CATE with Stata 19 — Interactive Lab

A pedagogical companion to Conditional Average Treatment Effects (CATE) with Stata 19 ↗ Back to the post

The ATE is one number. The CATE is a function.

The textbook causal-inference workflow ends with a single number — the Average Treatment Effect. But policy makers, doctors, and managers rarely care only about the average. They want to know for whom the program works best, and for whom it does little. This question — how the treatment effect varies across the covariates — is captured by the Conditional Average Treatment Effect (CATE), τ(x) = E[Y(1) − Y(0) | X = x].

Stata 19's new cate command estimates τ(x) with cross-fit lasso + a causal forest, and seven postestimation tools turn the resulting function into pictures. This app lets you turn the dials yourself. In four tabs you will: see why an ATE can hide an enormous fan of effects; simulate a small CATE problem with a known truth and watch τ̂(x) recover it; explore the post's GATE-by-income and GATES-by-quartile bars interactively; and dig into the actual histogram of household-level effects across the 9,913 households in the assets3 dataset.

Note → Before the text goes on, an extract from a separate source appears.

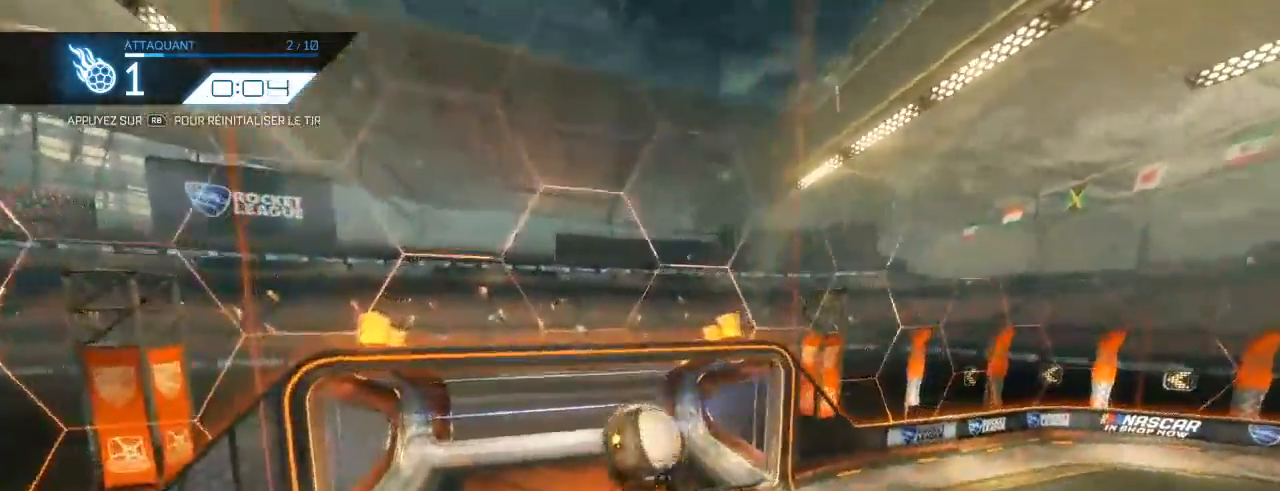
{"buttons": [], "left_stick": "down-left", "right_stick": "center", "events": [[217, "left_stick", "down-left"], [400, "B", "up"], [483, "R2", "up"], [500, "L1", "up"]]}
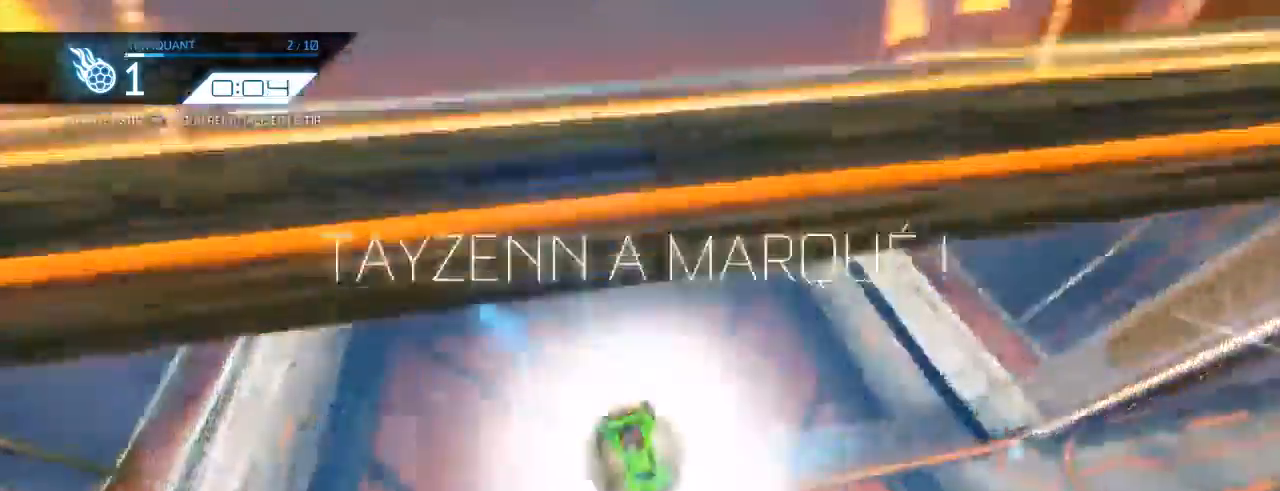
{"buttons": [], "left_stick": "center", "right_stick": "center"}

Why "the average hides the variation" — animation

The orange dashed line is the ATE: a single number (about \$8k for 401(k) eligibility on net assets). The teal curve is the true CATE: it dips, climbs, and jumps with income. The marker bouncing along the curve illustrates the problem — different households face very different treatment effects, but the ATE flattens it all into one headline.

Tab 2

CATE Simulator

Set the true τ(x) function yourself (linear, U-shape, or sigmoid). Slide n, noise, and heterogeneity. Watch how a "regression on x" estimator chases the truth as the data piles in.

Tab 3

GATE / GATES Bars

The post's two headline figures, interactively. Toggle between prespecified income groups (GATE) and data-driven quartiles (GATES). Hover for SE, CI, and p-value.

Tab 4

IATE Explorer

Histogram + scatter of the 9,913 household-level effects exported from Stata. Switch the x-axis between age, education, and income to see the post's IATE plots reconstructed in D3.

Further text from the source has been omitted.